Shared connectome and organization in the human cortex irrespective of sensory experience

Guo Jiahui¹ (), Francesca Setti², Ma Feilong³, Davide Bottari², Maria Ida Gobbini⁴, Pietro Pietrini², Emiliano Ricciardi², James V. Haxby³; ¹The University of Texas at Dallas, ²IMT School for Advanced Studies Lucca, ³Dartmouth College, ⁴University of Bologna

To what extent is sensory experience a prerequisite for the development of the functional architecture of the high-level human visual cortex? In this study, congenitally blind and deaf participants were presented with audio-only and video-only versions of the live-action movie 101 Dalmatians. Three control groups of participants either watched and/or listened to the audiovisual, the audio-only, and the video-only versions of the movie. Using fMRI data from an independent group of participants, individualized category-selective topographies were successfully predicted in both congenitally blind and deaf participants. Category-selective topographies in the ventral visual pathway in congenitally blind participants were highly comparable to those in sighted participants. Functional connectomes were notably similar across the entire cortex, regardless of the modality of sensory input or the content of the stimuli. This study demonstrates that under real-world conditions, the connectome has a similar organization across varying sensory modalities and content, and shows that development of the functional organization of the human high-level cortex can occur independently of prior sensory experience.

11:18 am

Duality of Bures and Shape Distances with Implications for Comparing Neural Representations

Sarah Harvey¹ (), Brett Larsen¹, Alex Williams^1,2; ¹Flatiron Institute, ²New York University

How should neuroscientists mathematically evaluate whether two individuals or networks have similar neural representations?

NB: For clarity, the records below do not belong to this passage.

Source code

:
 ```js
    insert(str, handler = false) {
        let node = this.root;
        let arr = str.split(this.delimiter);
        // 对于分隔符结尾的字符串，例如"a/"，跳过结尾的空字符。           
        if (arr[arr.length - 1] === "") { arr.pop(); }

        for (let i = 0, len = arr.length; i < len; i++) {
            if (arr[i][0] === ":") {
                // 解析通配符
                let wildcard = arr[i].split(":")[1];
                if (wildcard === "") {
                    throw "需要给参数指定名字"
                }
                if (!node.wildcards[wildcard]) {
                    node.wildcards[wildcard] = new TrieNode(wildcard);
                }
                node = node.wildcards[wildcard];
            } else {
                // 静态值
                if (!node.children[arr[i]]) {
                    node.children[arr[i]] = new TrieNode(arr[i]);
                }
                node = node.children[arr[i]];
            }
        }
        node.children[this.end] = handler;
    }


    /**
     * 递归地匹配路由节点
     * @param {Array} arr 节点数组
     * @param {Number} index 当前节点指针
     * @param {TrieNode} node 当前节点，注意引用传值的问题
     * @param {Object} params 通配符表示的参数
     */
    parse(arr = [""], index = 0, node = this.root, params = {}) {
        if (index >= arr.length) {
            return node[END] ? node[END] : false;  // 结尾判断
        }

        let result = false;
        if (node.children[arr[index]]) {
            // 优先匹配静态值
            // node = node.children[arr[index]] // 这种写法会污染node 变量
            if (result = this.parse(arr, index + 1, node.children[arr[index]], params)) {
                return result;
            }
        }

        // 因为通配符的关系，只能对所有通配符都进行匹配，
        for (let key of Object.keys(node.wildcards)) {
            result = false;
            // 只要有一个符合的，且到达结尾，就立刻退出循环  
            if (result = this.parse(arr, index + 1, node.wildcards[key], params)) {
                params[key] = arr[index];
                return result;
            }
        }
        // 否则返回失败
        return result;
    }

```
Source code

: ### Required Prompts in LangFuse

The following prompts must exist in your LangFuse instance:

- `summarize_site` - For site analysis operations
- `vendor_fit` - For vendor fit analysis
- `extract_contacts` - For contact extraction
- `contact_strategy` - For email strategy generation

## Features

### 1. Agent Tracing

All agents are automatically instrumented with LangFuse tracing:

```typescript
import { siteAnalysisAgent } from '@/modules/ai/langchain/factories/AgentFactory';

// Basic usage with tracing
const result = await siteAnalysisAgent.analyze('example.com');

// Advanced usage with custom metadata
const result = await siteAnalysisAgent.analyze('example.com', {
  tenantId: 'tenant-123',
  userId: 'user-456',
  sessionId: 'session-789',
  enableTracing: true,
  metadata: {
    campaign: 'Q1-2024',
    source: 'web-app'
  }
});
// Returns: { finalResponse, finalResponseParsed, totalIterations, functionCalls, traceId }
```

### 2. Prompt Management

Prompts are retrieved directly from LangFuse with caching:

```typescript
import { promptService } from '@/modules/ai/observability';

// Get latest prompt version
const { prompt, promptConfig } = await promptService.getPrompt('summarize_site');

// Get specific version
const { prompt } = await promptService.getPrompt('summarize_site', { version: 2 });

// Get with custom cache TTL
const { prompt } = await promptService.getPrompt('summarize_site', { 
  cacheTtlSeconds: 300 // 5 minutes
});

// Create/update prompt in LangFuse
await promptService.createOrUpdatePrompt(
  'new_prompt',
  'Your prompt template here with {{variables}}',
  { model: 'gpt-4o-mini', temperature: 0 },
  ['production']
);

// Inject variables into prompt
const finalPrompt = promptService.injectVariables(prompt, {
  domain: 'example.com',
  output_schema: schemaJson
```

A multitude of (dis)similarity measures between neural network representations have been proposed, resulting in a fragmented research landscape. Most of these measures fall into one of two categories. First, measures such as linear regression, canonical correlations analysis (CCA), and shape distances, all learn explicit mappings between neural units to quantify similarity while accounting for expected invariances. Second, measures such as representational similarity analysis (RSA), centered kernel alignment (CKA), and normalized Bures similarity (NBS) all quantify similarity in summary statistics, such as stimulus-by-stimulus kernel matrices, which are already invariant to expected symmetries. Here, we take steps towards unifying these two broad categories of methods by observing that the cosine of the Riemannian shape distance (from category 1) is equal to NBS (from category 2). We explore how this connection leads to new interpretations of shape distances and NBS, and draw contrasts of these measures with CKA, a popular similarity measure in the deep learning literature.